Os partidos recusaram esta quinta-feira a proposta do Chega de introduzir na Constituição o “dever de conhecer a língua e a cultura portuguesa” para adquirir a nacionalidade, numa discussão que aqueceu com referências a José Saramago e à mesquita da Mouraria.
A proposta do partido liderado por André Ventura queria acrescentar no artigo que define a cidadania portuguesa uma nova obrigação: “Todos os cidadãos de nacionalidade portuguesa têm o dever de conhecer a língua e a cultura portuguesa”.
Um dos elementos identificativos da cidadania é a língua e a cultura.
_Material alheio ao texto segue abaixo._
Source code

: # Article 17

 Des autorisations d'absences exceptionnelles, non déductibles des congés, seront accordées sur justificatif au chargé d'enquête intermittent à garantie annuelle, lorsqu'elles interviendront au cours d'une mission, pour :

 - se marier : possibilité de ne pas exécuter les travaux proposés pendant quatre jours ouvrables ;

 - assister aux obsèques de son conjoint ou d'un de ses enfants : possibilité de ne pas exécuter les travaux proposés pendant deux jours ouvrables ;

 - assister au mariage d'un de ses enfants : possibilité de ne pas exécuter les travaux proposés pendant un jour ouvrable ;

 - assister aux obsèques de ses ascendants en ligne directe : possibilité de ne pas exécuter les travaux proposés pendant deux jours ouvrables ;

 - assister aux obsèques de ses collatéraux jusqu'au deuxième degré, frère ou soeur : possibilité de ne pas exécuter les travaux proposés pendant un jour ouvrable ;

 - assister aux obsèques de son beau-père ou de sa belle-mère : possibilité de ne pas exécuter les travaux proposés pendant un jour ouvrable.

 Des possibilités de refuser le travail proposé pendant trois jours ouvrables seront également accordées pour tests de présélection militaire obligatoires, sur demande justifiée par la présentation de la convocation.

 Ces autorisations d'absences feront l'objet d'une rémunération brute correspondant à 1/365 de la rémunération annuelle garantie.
Entendemos que a nacionalidade portuguesa deve ser atribuída apenas a quem conhecer a língua e a cultura portuguesa”, defendeu o deputado e presidente do Chega, na reunião da comissão eventual de revisão constitucional.
O coordenador da bancada socialista, Pedro Delgado Alves, salientou que a Constituição portuguesa é “parcimoniosa na atribuição de deveres” e ironizou que “os cidadãos portugueses no momento no nascimento não falam uma palavra de português, não conhecem a lírica camoniana nem leram ‘O Livro do Desassossego'”, de Fernando Pessoa.
Mesmo na nacionalidade adquirida, a lei define que assenta no conhecimento suficiente da língua, a escala desse conhecimento não deve estar na Constituição. O PS votará contra”, disse.
O PSD, pela deputada Catarina Rocha Ferreira, rejeitou igualmente a proposta, questionando se se “pretende inconstitucionalizar a lei da nacionalidade”, enquanto o coordenador social-democrata, André Coelho Lima, foi mais longe e lembrou que tal regra não teria permitido a atletas como PabloPichardo ou Francis Obikwelu terem a nacionalidade portuguesa.
Pela IL, João Cotrim Figueiredo defendeu igualmente que basta a referência já existente na lei da nacionalidade e ironizou: “Em termos de conhecimento da língua portuguesa, alguns elementos do grupo parlamentar do Chega não passariam neste crivo, a julgar pela redação de algumas propostas do Chega”.
A deputada do PCP Alma Rivera considerou a proposta absurda e “um subterfúgio para limitar a atribuição da nacionalidade”, acusando o Chega de adotar uma atitude de permanente desprezo pela cultura portuguesa, exemplificando que “votou contra” um voto de saudação ao Nobel da Literatura José Saramago.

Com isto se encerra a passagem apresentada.